Corporate takeovers, as mentioned earlier, can be classified as either a friendly takeover or a hostile takeover:
- Friendly Takeover → The target company’s management and board of directors – in most friendly takeovers – might understand the merits of the acquisition and the synergies rationalizing the offer, i.e. the revenue benefits and cost savings from the business combination. The negotiation process is not necessarily easier, but the two parties are more open to arriving at amicable terms, resulting in a higher probability of closure (and fewer complexities, such as M&A defense tactics like the poison pill defense).
- Hostile Takeover → On the other hand, a hostile takeover tends to follow an unsuccessful attempt at a friendly bid and subsequent collapsed negotiations with the company’s executives.
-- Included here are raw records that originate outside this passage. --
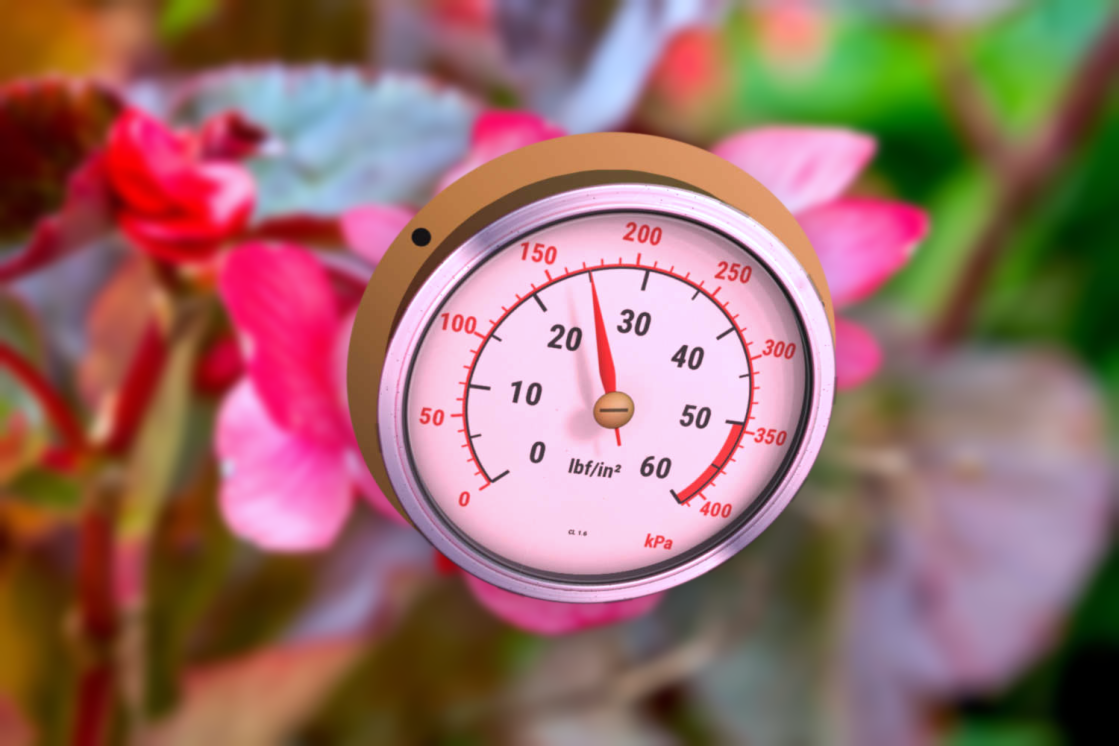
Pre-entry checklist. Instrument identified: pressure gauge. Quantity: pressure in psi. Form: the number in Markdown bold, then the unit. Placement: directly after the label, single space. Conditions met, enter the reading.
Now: **25** psi
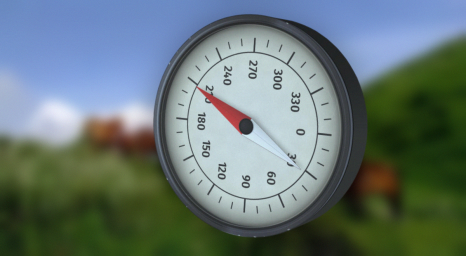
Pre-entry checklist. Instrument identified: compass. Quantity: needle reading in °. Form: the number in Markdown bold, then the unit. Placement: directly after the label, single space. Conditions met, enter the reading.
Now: **210** °
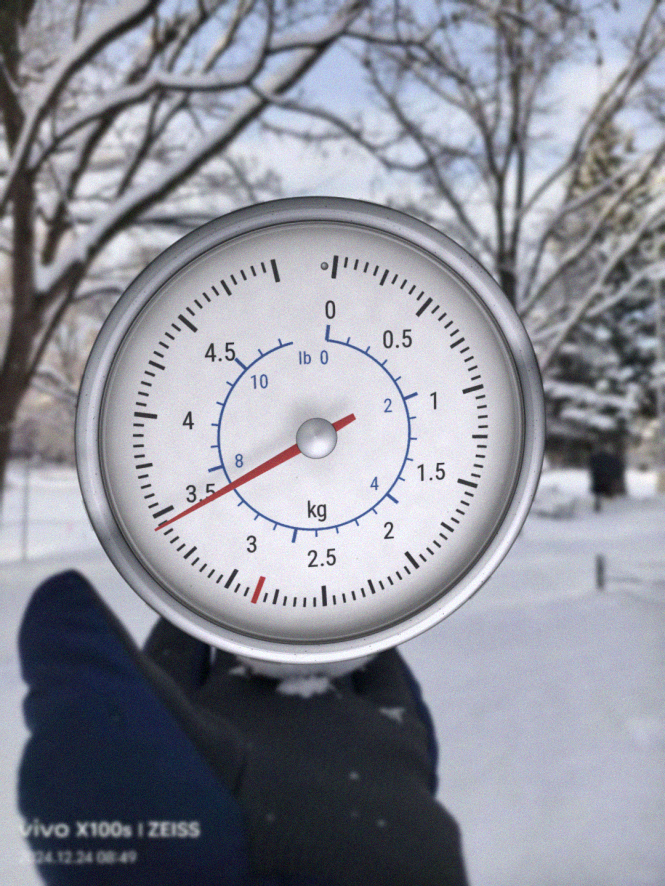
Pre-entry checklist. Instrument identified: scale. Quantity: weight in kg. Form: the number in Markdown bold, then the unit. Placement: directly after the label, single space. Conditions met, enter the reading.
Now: **3.45** kg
However, the bidder – despite objections from management and the board – can still pursue the acquisition by directly reaching the shareholders and convincing enough of them to vote in favor of the acquisition.
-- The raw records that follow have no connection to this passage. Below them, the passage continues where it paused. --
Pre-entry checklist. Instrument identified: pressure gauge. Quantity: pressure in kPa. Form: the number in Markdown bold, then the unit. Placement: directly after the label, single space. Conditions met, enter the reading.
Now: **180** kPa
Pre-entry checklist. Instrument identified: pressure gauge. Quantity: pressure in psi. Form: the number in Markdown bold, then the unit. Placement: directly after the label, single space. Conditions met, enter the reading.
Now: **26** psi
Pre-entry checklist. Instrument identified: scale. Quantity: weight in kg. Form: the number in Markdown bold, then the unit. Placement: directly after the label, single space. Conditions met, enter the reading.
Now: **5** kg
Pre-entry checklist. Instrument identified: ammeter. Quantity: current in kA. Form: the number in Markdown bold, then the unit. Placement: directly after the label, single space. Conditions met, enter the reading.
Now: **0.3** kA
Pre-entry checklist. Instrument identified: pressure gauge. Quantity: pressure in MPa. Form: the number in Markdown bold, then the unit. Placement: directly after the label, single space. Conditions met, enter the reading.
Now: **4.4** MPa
Generally speaking, most shareholders who actively participate and vote tend to trust management’s guidance, unless there have been recent events that have transpired, causing an erosion in trust in management’s judgment and decisions (i.e. stock price decline, less shareholder value creation).
In a proxy fight, the hostile acquirer attempts to convince a sufficient percentage of existing shareholders to vote against the existing management team to complete the proposed acquisition.
One critical factor here in terms of shareholder sentiment is the recent performance of the company in terms of its earnings reports and stock price, as underperformance tends to work in favor of the hostile bidder.